Daily News editorial

One party rule and McCleary: On Wednesday, the state Supreme Court ruled the Legislature has made good progress in terms of funding state education, but the progress has not been fast enough. The ruling could be huge and the McCleary issue will be front and center when the Legislature reconvenes for the next session.

From a statewide perspective, the recent election was very important. In the 45th district, a Democrat won the state senate seat, taking the office from a Republican. By gaining one more seat in the state senate, the Democrats now control the governor’s office, the House of Representatives and the Senate.

This is not good for the state, but may work for the 19th Legislative District.

Democrats already are trying to “play the issue down,” indicating citizens shouldn’t expect any big changes. We called Rep. Brian Blake, who indicated he does not expect any major tax initiatives to be pushed through the state House of Representatives or the Senate.

We also spoke with state Sen. Dean Takko. He explained that he, and a small group of other moderate Senate Democrats, don’t anticipate voting for any new tax proposals. Takko specifically spoke about not supporting a new carbon tax or a capital gains tax.

The pressure to enact significant new taxes to fund education faster, due to the recent court decision, will start soon.

In past budget proposals, Gov. Jay Inslee has advocated for a carbon tax and a capital gains tax, along with eliminating the sales tax exemption for Oregonians buying goods in Washington. The governor also has advocated increasing the business and occupation tax. This leads us to believe the governor may advocate for one – or all – of these taxes again this year.

Another issue related to McCleary is the new property tax levy swap. We think it is likely that elected officials from King, Pierce and Snohomish counties will want to see their constituents either pay lower property tax rates than what were in last year’s budget, or at least phase them in over a longer time period.

What this would mean for Southwest Washington is property taxes may not go down in 2019.

The potentially positive side of Democrats controlling all branches of the state government is the votes of 19th District representatives (Sen. Dean Takko and Rep. Brian Blake) will be very important if Democrats want to pass their agenda.

One fact voters may want to remember is the state’s budget reserve “rainy day” fund is projected to reach a historic $2 billion by the end of the 2017-19 biennium. When Democrats explain how they need more new taxes, voters might remind them they already have $2 billion of our money in the bank.

Same story, different day: This week another permit application for Millennium Bulk Terminals was denied. This time, Hearing Examiner Mark Scheibmeir rejected two shoreline permits Millennium needs to move the project forward.

The Millennium permitting process has been a spectacle of “politics over policy,” which has been so transparently fixed against the company it is comical. Both the Department of Ecology and the hearing examiner seemingly ignored the law and denied permits based on political ideals.

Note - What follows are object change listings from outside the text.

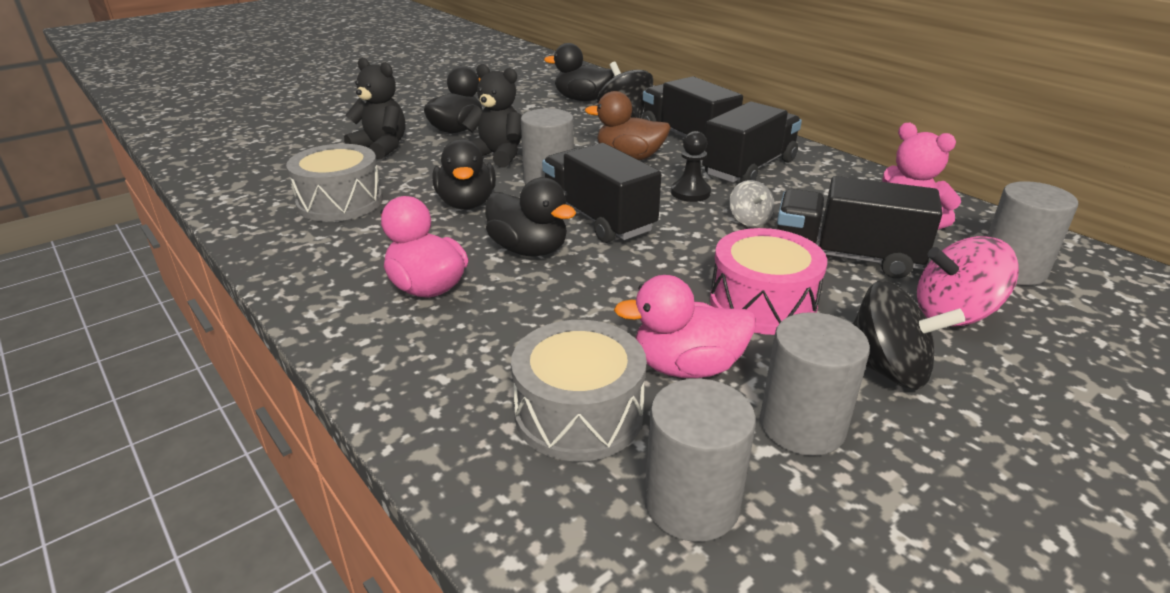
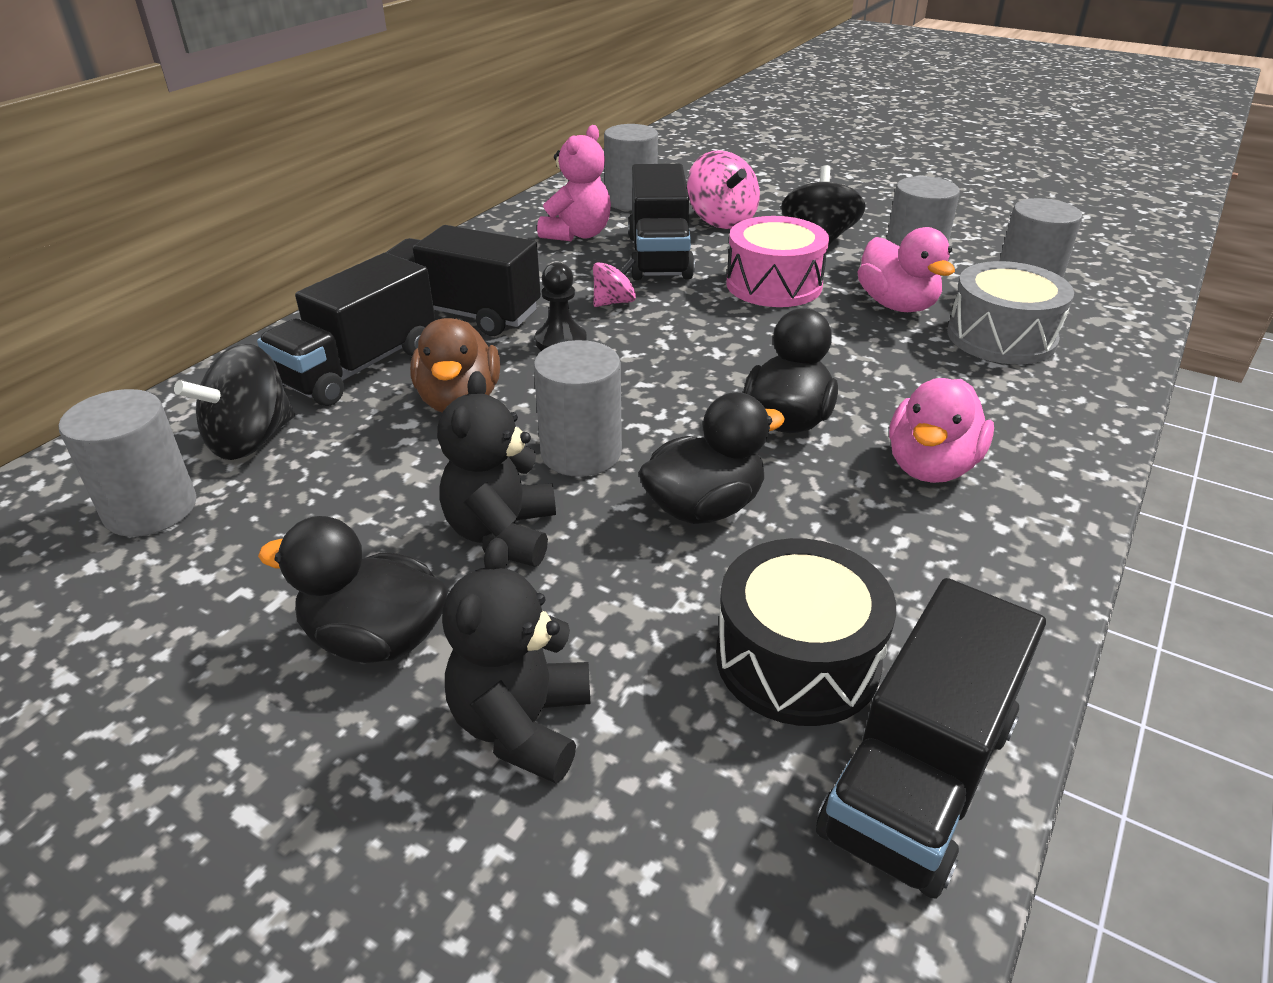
camera: 110 degrees left, 5 degrees up
(340, 202) = (797, 659): grey drum -> black drum
(582, 99) = (151, 509): black duck -> grey cylinder
(598, 218) = (673, 390): black truck -> black truck (919, 777)
(749, 220) = (614, 302): grey spinning top -> pink spinning top

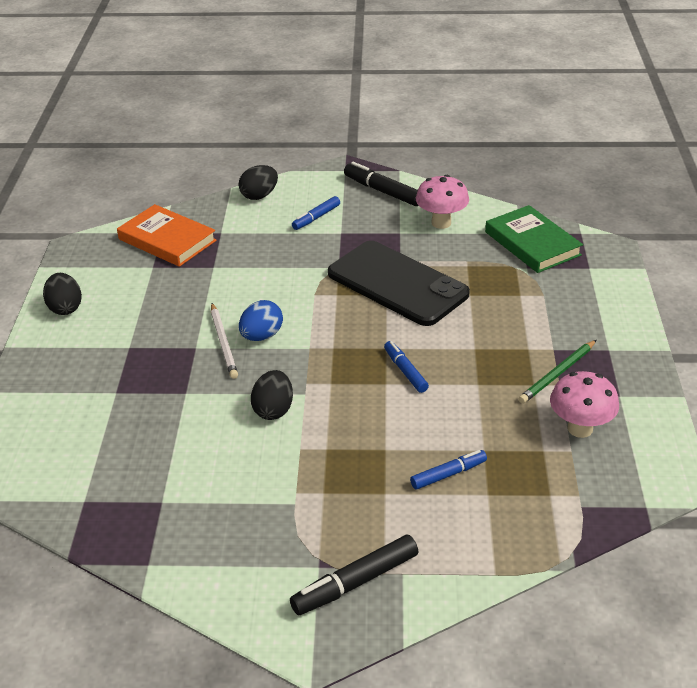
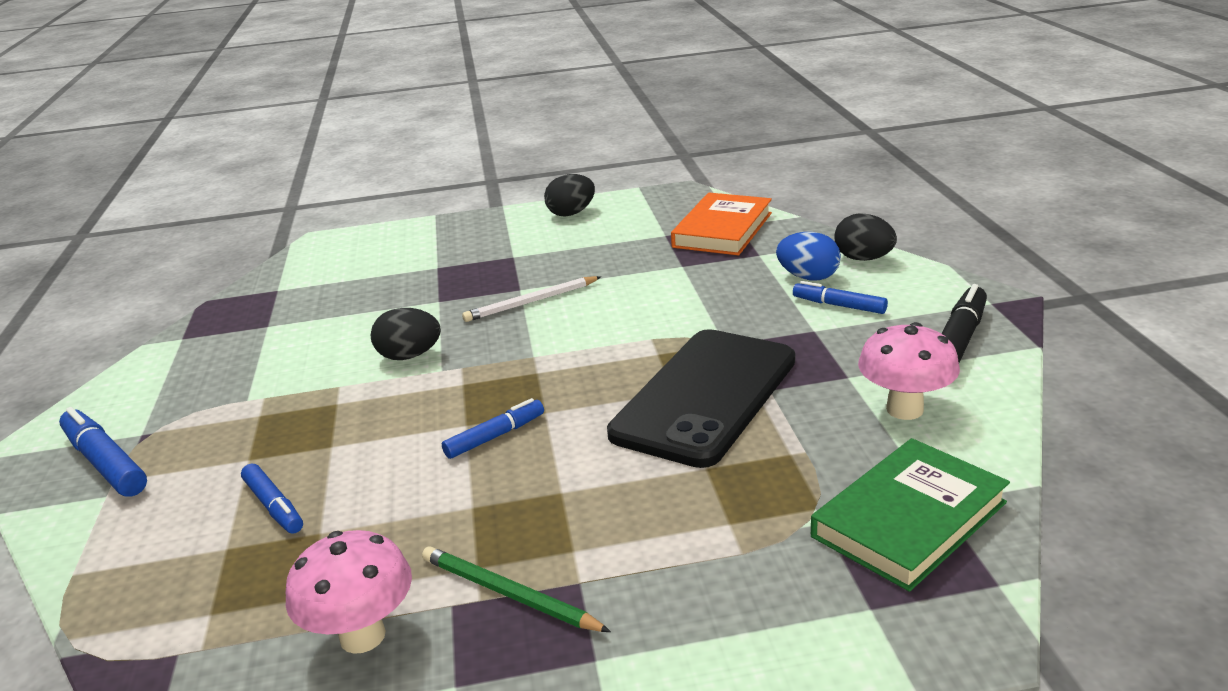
camera: 80 degrees right, 10 degrees down
(261, 336) = (550, 321): blue egg -> blue egg (808, 277)
(355, 582) = (105, 463): black marker -> blue marker

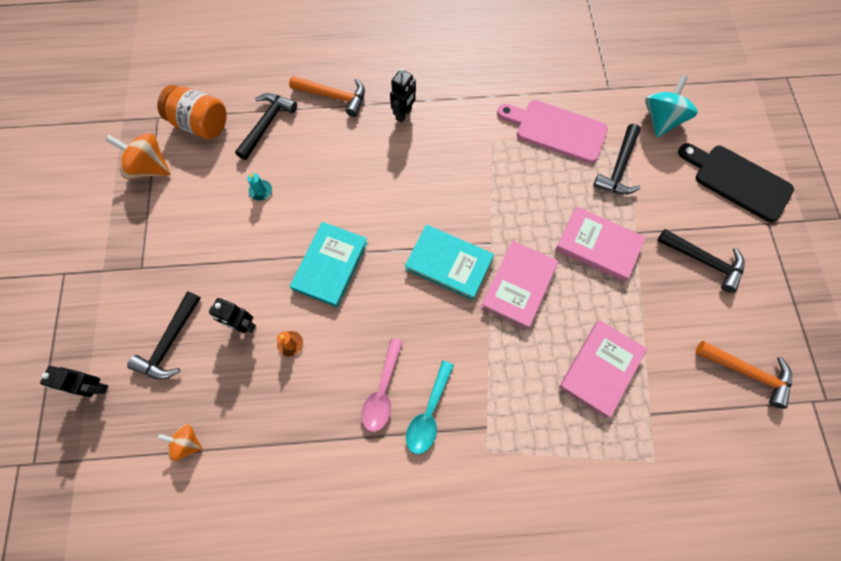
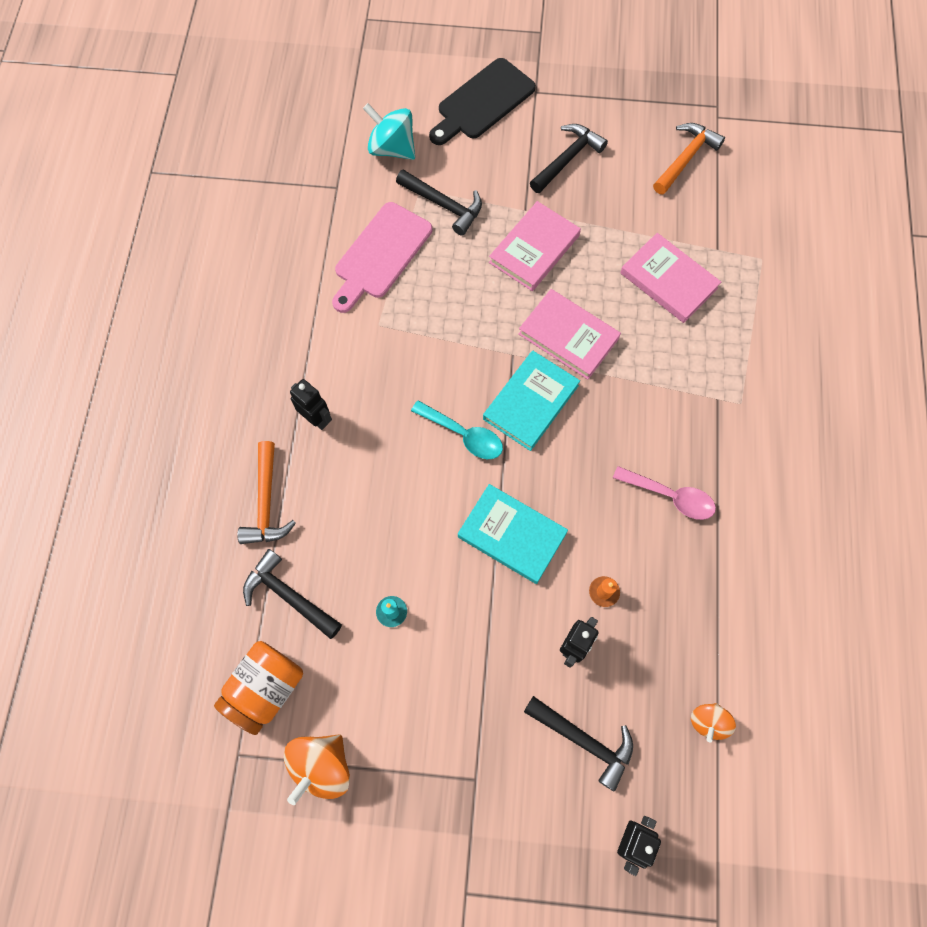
camera: 80 degrees left, 0 degrees up
(333, 97) = (266, 502): orange hammer -> orange hammer turned 150 degrees clockwise
(428, 414) = (698, 453): turquoise spoon -> turquoise spoon (464, 435)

In a story written by TDN reporter Marissa Luck, we learned Scheibmeir used pretty much the same arguments Ecology used when it denied permits to Millennium and he cited the same nine reasons Ecology cited for denying the permits. But, Scheibmeir added a 10th issue – greenhouse gas emissions.

The Ecology ruling took heavy public criticism for not citing greenhouse gas emissions as a reason for denying the permits. The hearing examiner clearly recognized this and included them in his denial.

Millennium Chief Executive Officer Bill Chapman made a frank, but seemingly true statement in a press release: “Not allowing Millennium to use this industrial shoreline for a bulk materials terminal simply because there will be more trains on the tracks and more vessels on the Columbia River, makes a bold statement that there is no industrial or port use for this site, or for any other industrial port site in Cowlitz County or anywhere on the Columbia River system.”

The Millennium permitting process has been going on for 5 1/2 years. For the state of Washington to continue choosing “politics over policy” is disappointing.

Look for more permits to be denied soon.

Port of Longview: The Port of Longview has decided to lower its portion of property taxes again this year – and we appreciate it.

Over the past several years, port commissioners have taken some “heat” for tax decisions. The current group of commissioners has taken a sensible, reasonable approach to providing tax relief. Last year, the tax rate dropped to 34 cents per $1,000 of assessed home value. This year, the rate is dropping to 26 cents per $1,000 of assessed home value.

The port had a great year in 2017 as grain exports drove significant new revenue. At the same time, the port faces some financial uncertainty in dealing with clean-up issues surrounding the old International Paper site. Looking forward, the port’s 10-year plan includes developing Barlow Point, which will not be cheap.

Given positive market conditions and increased grain exports, along with uncertainties and cash needs for port development, it seems reasonable to reduce, but not eliminate, the port tax.